## Passage given
Varjo’s Enthusiast Grade VR Headset is Getting a Brain-computer Interface

Varjo, maker of high-end XR headsets, and OpenBCI, a company creating open source brain-computer interface solutions, today announced a new partnership that’s bringing OpenBCI’s long-awaited neural interface ‘Galea‘ to Varjo’s latest Aero VR headset, something the companies say will provide “a deeper understanding to augment the human mind.”

OpenBCI initially announced Galea back in late 2020, a hardware and software platform that’s designed to merge its brain-computer interface tech with XR headsets.

It’s an area of research that many companies are looking towards (such as Valve) in the hopes that such non-invasive devices could provide a host of new data. Knowing how a person reacts in real-time to virtual stimulus could give developers in the future more ways of serving up dynamic content.

Since then, the Brooklyn, New York-based company says it’s attracted beta applicants spanning consumer technology, healthcare, research, training, and gaming & interactive media. Now Finnish XR headset creator Varjo, known for its exceptionally high-resolution headsets primarily meant for enterprise, is shipping out its Aero mixed reality headset with Galea’s beta system, neatly packed into headset’s strap.

Image courtesy Varjo, OpenBCI

Galea is said to include a suite of sensors including electroencephalogram (EEG), electrooculography (EOG) electromyography (EMG), electrodermal activity (EDA), and photoplethysmography (PPG) sensors, which are intended to measure data from the user’s brain, eyes, heart, skin, and muscles.

## Prompt A
In the Varjo headset article, recast the paragraph beginning "Galea is said to include" as a bulleted list, keeping its main facts.
## Prompt B
Proceed with the Varjo headset article, carrying on after its final sentence.
The lines after this point come from a different source.

## Available data
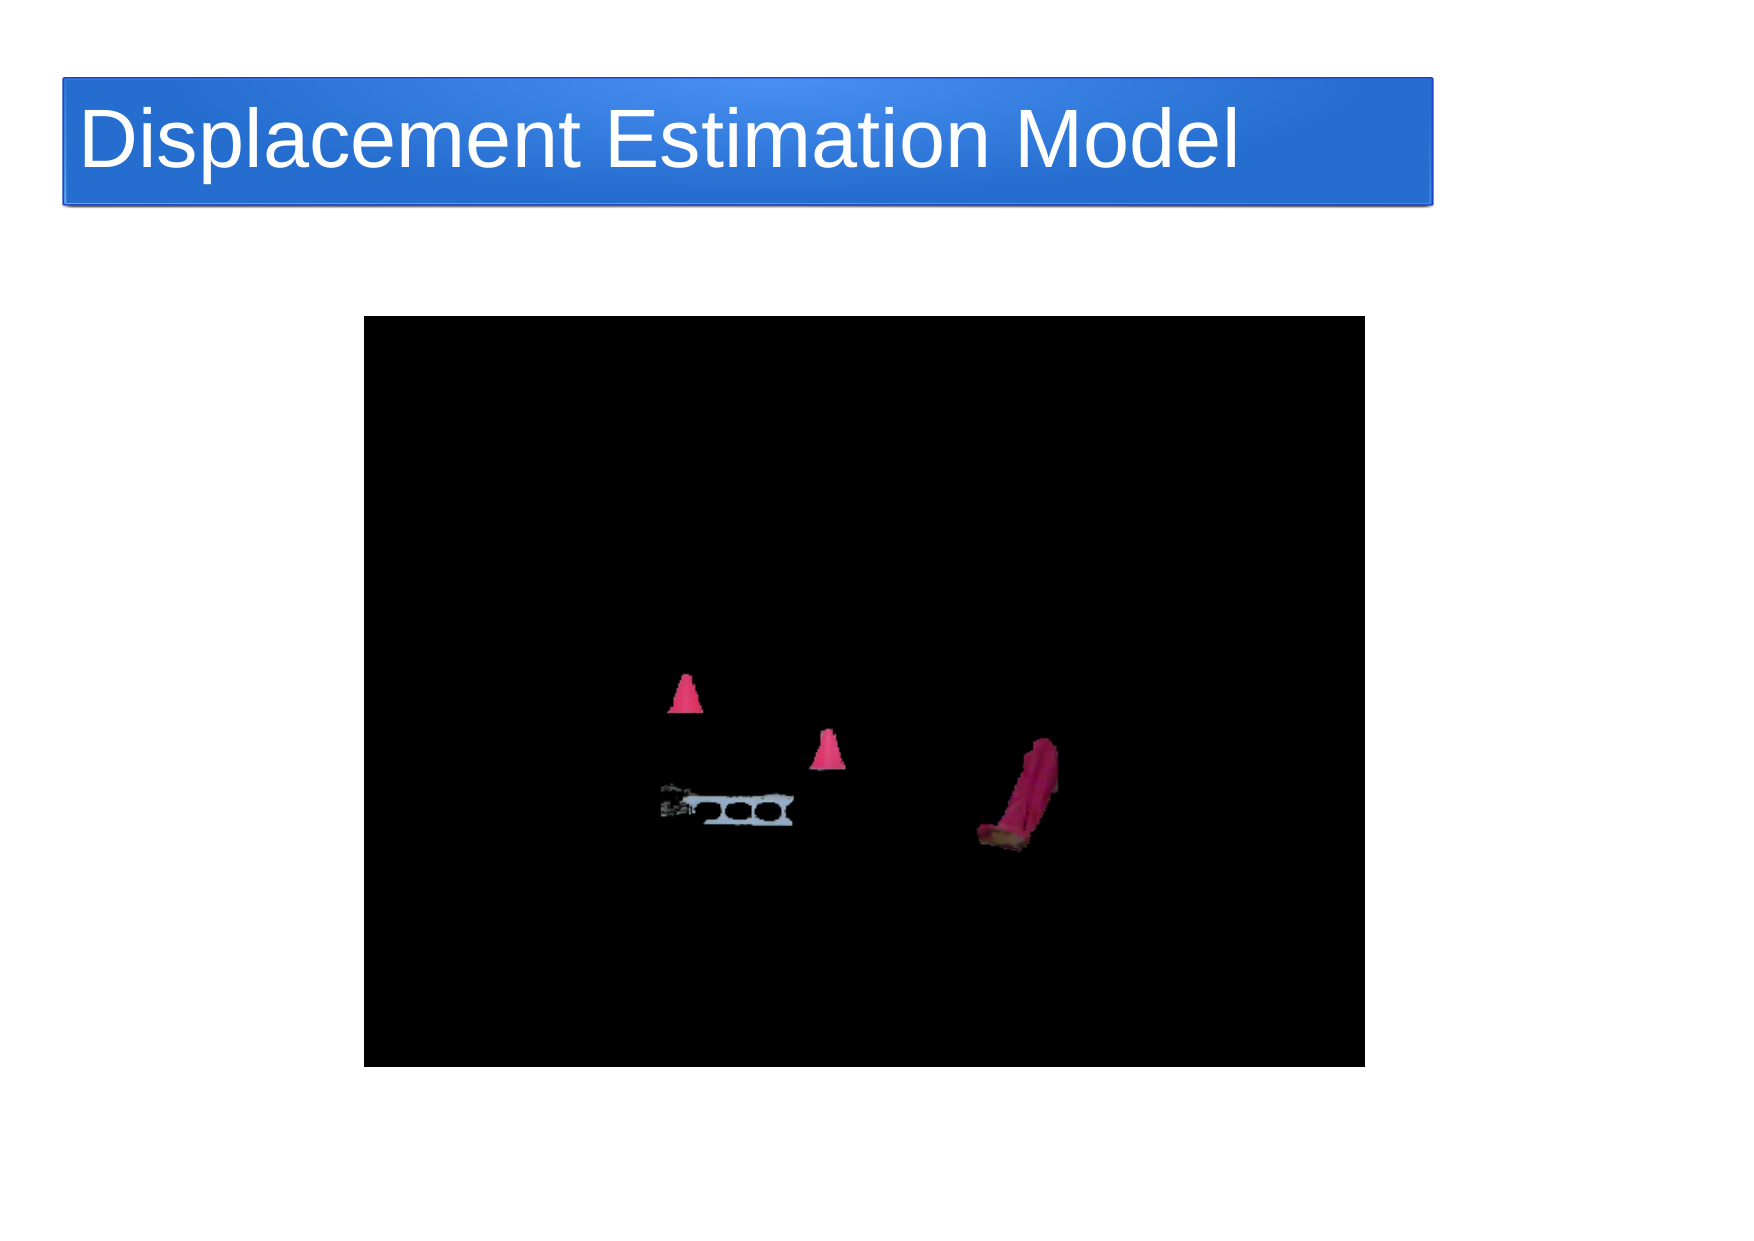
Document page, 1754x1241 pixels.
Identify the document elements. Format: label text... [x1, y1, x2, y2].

## Right answer A
Galea reportedly includes a suite of sensors:
- electroencephalogram (EEG)
- electrooculography (EOG)
- electromyography (EMG)
- electrodermal activity (EDA)
- photoplethysmography (PPG)

These sensors are meant to measure data from the user's brain, eyes, heart, skin, and muscles.

## Right answer B
Varjo Aero is a pared down version of the company’s latest headset which offers industry-leading fidelity and advanced features for a cheaper (re: not cheap) price that makes the company’s offering more attractive to medium-sized businesses and wealthy VR enthusiasts. Without Galea, Aero is priced at $2,000 and features no annual fee—a far cry from the company’s previous enterprise headsets that range from $3,200–$5,500 (plus an $800–$1,500 annual fee).

OpenBCI and Varjo are opening pre-orders starting today, May 31st, specifically appealing to companies, developers, and researchers who have already applied to the Galea Beta Program. The headset-BCI combo is said include SDKs with ready-to-use building blocks for accessing the sensor data inside of Unity, Python, and several other common development environments.

Provided there are any units left after pre-orders, the companies will open up sale to the general public on July 1st, 2022. It’s not certain what price the companies intend to levy on the BCI-capable Aero though.

Read our review of Varjo Aero here and check out the full specs below:

Varjo Aero Specs

Resolution 2,880 x 2,720 (7.8MP) per-eye, mini-LED LCD (2x)
Refresh Rate 90Hz
Lenses Aspheric
Field-of-view (claimed) 134° diagonal, 115° horizontal (at 12mm eye-relief)
Optical Adjustments IPD (automatic motor driven)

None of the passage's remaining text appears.